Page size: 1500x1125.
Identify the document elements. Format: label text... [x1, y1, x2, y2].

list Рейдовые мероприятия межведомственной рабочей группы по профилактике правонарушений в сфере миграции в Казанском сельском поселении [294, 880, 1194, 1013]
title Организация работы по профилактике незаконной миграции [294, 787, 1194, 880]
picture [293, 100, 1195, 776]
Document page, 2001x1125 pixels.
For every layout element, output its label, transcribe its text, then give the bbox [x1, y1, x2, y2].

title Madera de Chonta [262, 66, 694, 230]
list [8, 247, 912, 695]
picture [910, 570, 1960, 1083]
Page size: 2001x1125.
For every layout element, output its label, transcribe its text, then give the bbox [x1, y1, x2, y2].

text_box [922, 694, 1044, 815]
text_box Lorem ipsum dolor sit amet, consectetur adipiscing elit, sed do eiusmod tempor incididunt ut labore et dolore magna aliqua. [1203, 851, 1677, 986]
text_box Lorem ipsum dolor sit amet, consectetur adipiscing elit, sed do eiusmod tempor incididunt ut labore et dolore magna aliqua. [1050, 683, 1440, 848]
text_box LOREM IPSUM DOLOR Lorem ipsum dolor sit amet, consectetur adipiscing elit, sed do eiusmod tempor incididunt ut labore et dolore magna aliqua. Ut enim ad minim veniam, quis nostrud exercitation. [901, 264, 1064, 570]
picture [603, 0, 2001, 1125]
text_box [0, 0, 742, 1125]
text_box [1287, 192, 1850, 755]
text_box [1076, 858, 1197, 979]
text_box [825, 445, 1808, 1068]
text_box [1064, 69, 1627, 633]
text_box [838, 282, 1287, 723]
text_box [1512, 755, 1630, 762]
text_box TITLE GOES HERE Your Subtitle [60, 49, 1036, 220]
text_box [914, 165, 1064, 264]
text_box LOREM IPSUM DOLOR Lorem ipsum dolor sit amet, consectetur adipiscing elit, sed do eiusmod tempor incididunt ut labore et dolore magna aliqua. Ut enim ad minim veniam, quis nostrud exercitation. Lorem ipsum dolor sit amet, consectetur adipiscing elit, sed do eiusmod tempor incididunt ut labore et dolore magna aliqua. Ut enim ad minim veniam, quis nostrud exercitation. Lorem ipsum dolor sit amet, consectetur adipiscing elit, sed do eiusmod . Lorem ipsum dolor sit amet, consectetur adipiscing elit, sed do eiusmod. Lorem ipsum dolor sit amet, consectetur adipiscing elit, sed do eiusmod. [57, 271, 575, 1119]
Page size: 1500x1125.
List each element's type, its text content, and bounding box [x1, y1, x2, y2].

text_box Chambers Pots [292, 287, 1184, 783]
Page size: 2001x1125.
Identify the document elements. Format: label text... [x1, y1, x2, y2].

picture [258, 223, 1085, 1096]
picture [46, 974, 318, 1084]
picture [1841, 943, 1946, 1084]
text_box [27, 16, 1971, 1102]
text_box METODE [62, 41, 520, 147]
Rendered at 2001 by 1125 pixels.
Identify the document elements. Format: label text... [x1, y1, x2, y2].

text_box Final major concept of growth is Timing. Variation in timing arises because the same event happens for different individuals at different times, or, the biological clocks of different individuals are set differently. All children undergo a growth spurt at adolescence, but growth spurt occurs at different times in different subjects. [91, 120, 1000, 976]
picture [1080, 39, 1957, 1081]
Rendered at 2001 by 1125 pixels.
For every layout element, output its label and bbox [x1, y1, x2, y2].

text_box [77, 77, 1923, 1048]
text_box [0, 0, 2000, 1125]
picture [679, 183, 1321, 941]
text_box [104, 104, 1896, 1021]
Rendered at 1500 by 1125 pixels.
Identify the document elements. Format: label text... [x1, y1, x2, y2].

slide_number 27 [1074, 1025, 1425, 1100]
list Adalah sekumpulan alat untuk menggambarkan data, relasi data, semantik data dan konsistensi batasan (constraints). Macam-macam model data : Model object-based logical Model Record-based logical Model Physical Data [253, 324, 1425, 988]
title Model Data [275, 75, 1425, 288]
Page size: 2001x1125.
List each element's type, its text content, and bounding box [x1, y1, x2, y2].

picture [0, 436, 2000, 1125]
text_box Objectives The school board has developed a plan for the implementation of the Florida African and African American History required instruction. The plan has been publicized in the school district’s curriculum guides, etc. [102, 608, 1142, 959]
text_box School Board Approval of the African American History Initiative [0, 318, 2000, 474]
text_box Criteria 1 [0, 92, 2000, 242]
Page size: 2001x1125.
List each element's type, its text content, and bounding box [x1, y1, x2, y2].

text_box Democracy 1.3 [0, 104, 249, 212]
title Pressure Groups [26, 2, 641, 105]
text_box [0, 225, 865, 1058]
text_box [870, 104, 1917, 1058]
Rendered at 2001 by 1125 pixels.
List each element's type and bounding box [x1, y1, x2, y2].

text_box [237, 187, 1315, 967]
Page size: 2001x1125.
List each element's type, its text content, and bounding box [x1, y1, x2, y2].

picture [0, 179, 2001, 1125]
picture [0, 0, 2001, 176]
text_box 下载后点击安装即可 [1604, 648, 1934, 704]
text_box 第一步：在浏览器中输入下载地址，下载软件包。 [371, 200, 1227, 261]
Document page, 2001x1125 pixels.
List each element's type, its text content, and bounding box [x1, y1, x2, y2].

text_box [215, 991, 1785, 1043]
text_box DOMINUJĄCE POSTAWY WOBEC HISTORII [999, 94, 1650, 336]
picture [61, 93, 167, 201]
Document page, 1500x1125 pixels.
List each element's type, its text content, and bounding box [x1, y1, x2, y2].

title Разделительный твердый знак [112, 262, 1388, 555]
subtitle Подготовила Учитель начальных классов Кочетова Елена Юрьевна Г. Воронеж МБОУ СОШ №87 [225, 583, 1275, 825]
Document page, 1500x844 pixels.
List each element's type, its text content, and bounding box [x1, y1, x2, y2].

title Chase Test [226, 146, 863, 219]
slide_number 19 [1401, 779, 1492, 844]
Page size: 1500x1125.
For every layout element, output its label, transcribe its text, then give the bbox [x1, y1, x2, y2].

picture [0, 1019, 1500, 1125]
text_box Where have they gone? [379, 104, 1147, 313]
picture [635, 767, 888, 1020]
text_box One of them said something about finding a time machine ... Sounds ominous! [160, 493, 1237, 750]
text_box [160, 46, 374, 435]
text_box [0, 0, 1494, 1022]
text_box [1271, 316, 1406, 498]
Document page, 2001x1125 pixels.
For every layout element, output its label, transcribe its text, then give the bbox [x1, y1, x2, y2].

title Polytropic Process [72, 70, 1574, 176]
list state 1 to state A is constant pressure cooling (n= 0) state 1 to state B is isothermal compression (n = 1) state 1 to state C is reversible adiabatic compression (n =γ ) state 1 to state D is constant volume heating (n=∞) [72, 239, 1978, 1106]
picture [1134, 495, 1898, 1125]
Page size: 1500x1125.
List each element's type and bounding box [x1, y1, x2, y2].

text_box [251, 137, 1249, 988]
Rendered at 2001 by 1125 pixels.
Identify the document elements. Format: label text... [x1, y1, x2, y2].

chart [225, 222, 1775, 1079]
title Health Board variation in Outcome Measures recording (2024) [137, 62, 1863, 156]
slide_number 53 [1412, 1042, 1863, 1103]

=====

### Exercise instructions:
Copy the whole listing once more, exactly.

### Finished exercise:
Page size: 1500x1125.
Identify the document elements. Format: label text... [x1, y1, x2, y2].

list Рейдовые мероприятия межведомственной рабочей группы по профилактике правонарушений в сфере миграции в Казанском сельском поселении [294, 880, 1194, 1013]
title Организация работы по профилактике незаконной миграции [294, 787, 1194, 880]
picture [293, 100, 1195, 776]
Document page, 2001x1125 pixels.
For every layout element, output its label, transcribe its text, then give the bbox [x1, y1, x2, y2].

title Madera de Chonta [262, 66, 694, 230]
list [8, 247, 912, 695]
picture [910, 570, 1960, 1083]
Page size: 2001x1125.
For every layout element, output its label, transcribe its text, then give the bbox [x1, y1, x2, y2].

text_box [922, 694, 1044, 815]
text_box Lorem ipsum dolor sit amet, consectetur adipiscing elit, sed do eiusmod tempor incididunt ut labore et dolore magna aliqua. [1203, 851, 1677, 986]
text_box Lorem ipsum dolor sit amet, consectetur adipiscing elit, sed do eiusmod tempor incididunt ut labore et dolore magna aliqua. [1050, 683, 1440, 848]
text_box LOREM IPSUM DOLOR Lorem ipsum dolor sit amet, consectetur adipiscing elit, sed do eiusmod tempor incididunt ut labore et dolore magna aliqua. Ut enim ad minim veniam, quis nostrud exercitation. [901, 264, 1064, 570]
picture [603, 0, 2001, 1125]
text_box [0, 0, 742, 1125]
text_box [1287, 192, 1850, 755]
text_box [1076, 858, 1197, 979]
text_box [825, 445, 1808, 1068]
text_box [1064, 69, 1627, 633]
text_box [838, 282, 1287, 723]
text_box [1512, 755, 1630, 762]
text_box TITLE GOES HERE Your Subtitle [60, 49, 1036, 220]
text_box [914, 165, 1064, 264]
text_box LOREM IPSUM DOLOR Lorem ipsum dolor sit amet, consectetur adipiscing elit, sed do eiusmod tempor incididunt ut labore et dolore magna aliqua. Ut enim ad minim veniam, quis nostrud exercitation. Lorem ipsum dolor sit amet, consectetur adipiscing elit, sed do eiusmod tempor incididunt ut labore et dolore magna aliqua. Ut enim ad minim veniam, quis nostrud exercitation. Lorem ipsum dolor sit amet, consectetur adipiscing elit, sed do eiusmod . Lorem ipsum dolor sit amet, consectetur adipiscing elit, sed do eiusmod. Lorem ipsum dolor sit amet, consectetur adipiscing elit, sed do eiusmod. [57, 271, 575, 1119]
Page size: 1500x1125.
List each element's type, its text content, and bounding box [x1, y1, x2, y2].

text_box Chambers Pots [292, 287, 1184, 783]
Page size: 2001x1125.
Identify the document elements. Format: label text... [x1, y1, x2, y2].

picture [258, 223, 1085, 1096]
picture [46, 974, 318, 1084]
picture [1841, 943, 1946, 1084]
text_box [27, 16, 1971, 1102]
text_box METODE [62, 41, 520, 147]
Rendered at 2001 by 1125 pixels.
Identify the document elements. Format: label text... [x1, y1, x2, y2].

text_box Final major concept of growth is Timing. Variation in timing arises because the same event happens for different individuals at different times, or, the biological clocks of different individuals are set differently. All children undergo a growth spurt at adolescence, but growth spurt occurs at different times in different subjects. [91, 120, 1000, 976]
picture [1080, 39, 1957, 1081]
Rendered at 2001 by 1125 pixels.
For every layout element, output its label and bbox [x1, y1, x2, y2].

text_box [77, 77, 1923, 1048]
text_box [0, 0, 2000, 1125]
picture [679, 183, 1321, 941]
text_box [104, 104, 1896, 1021]
Rendered at 1500 by 1125 pixels.
Identify the document elements. Format: label text... [x1, y1, x2, y2].

slide_number 27 [1074, 1025, 1425, 1100]
list Adalah sekumpulan alat untuk menggambarkan data, relasi data, semantik data dan konsistensi batasan (constraints). Macam-macam model data : Model object-based logical Model Record-based logical Model Physical Data [253, 324, 1425, 988]
title Model Data [275, 75, 1425, 288]
Page size: 2001x1125.
List each element's type, its text content, and bounding box [x1, y1, x2, y2].

picture [0, 436, 2000, 1125]
text_box Objectives The school board has developed a plan for the implementation of the Florida African and African American History required instruction. The plan has been publicized in the school district’s curriculum guides, etc. [102, 608, 1142, 959]
text_box School Board Approval of the African American History Initiative [0, 318, 2000, 474]
text_box Criteria 1 [0, 92, 2000, 242]
Page size: 2001x1125.
List each element's type, its text content, and bounding box [x1, y1, x2, y2].

text_box Democracy 1.3 [0, 104, 249, 212]
title Pressure Groups [26, 2, 641, 105]
text_box [0, 225, 865, 1058]
text_box [870, 104, 1917, 1058]
Rendered at 2001 by 1125 pixels.
List each element's type and bounding box [x1, y1, x2, y2].

text_box [237, 187, 1315, 967]
Page size: 2001x1125.
List each element's type, its text content, and bounding box [x1, y1, x2, y2].

picture [0, 179, 2001, 1125]
picture [0, 0, 2001, 176]
text_box 下载后点击安装即可 [1604, 648, 1934, 704]
text_box 第一步：在浏览器中输入下载地址，下载软件包。 [371, 200, 1227, 261]
Document page, 2001x1125 pixels.
List each element's type, its text content, and bounding box [x1, y1, x2, y2].

text_box [215, 991, 1785, 1043]
text_box DOMINUJĄCE POSTAWY WOBEC HISTORII [999, 94, 1650, 336]
picture [61, 93, 167, 201]
Document page, 1500x1125 pixels.
List each element's type, its text content, and bounding box [x1, y1, x2, y2].

title Разделительный твердый знак [112, 262, 1388, 555]
subtitle Подготовила Учитель начальных классов Кочетова Елена Юрьевна Г. Воронеж МБОУ СОШ №87 [225, 583, 1275, 825]
Document page, 1500x844 pixels.
List each element's type, its text content, and bounding box [x1, y1, x2, y2].

title Chase Test [226, 146, 863, 219]
slide_number 19 [1401, 779, 1492, 844]
Page size: 1500x1125.
For every layout element, output its label, transcribe its text, then give the bbox [x1, y1, x2, y2].

picture [0, 1019, 1500, 1125]
text_box Where have they gone? [379, 104, 1147, 313]
picture [635, 767, 888, 1020]
text_box One of them said something about finding a time machine ... Sounds ominous! [160, 493, 1237, 750]
text_box [160, 46, 374, 435]
text_box [0, 0, 1494, 1022]
text_box [1271, 316, 1406, 498]
Document page, 2001x1125 pixels.
For every layout element, output its label, transcribe its text, then give the bbox [x1, y1, x2, y2].

title Polytropic Process [72, 70, 1574, 176]
list state 1 to state A is constant pressure cooling (n= 0) state 1 to state B is isothermal compression (n = 1) state 1 to state C is reversible adiabatic compression (n =γ ) state 1 to state D is constant volume heating (n=∞) [72, 239, 1978, 1106]
picture [1134, 495, 1898, 1125]
Page size: 1500x1125.
List each element's type and bounding box [x1, y1, x2, y2].

text_box [251, 137, 1249, 988]
Rendered at 2001 by 1125 pixels.
Identify the document elements. Format: label text... [x1, y1, x2, y2].

chart [225, 222, 1775, 1079]
title Health Board variation in Outcome Measures recording (2024) [137, 62, 1863, 156]
slide_number 53 [1412, 1042, 1863, 1103]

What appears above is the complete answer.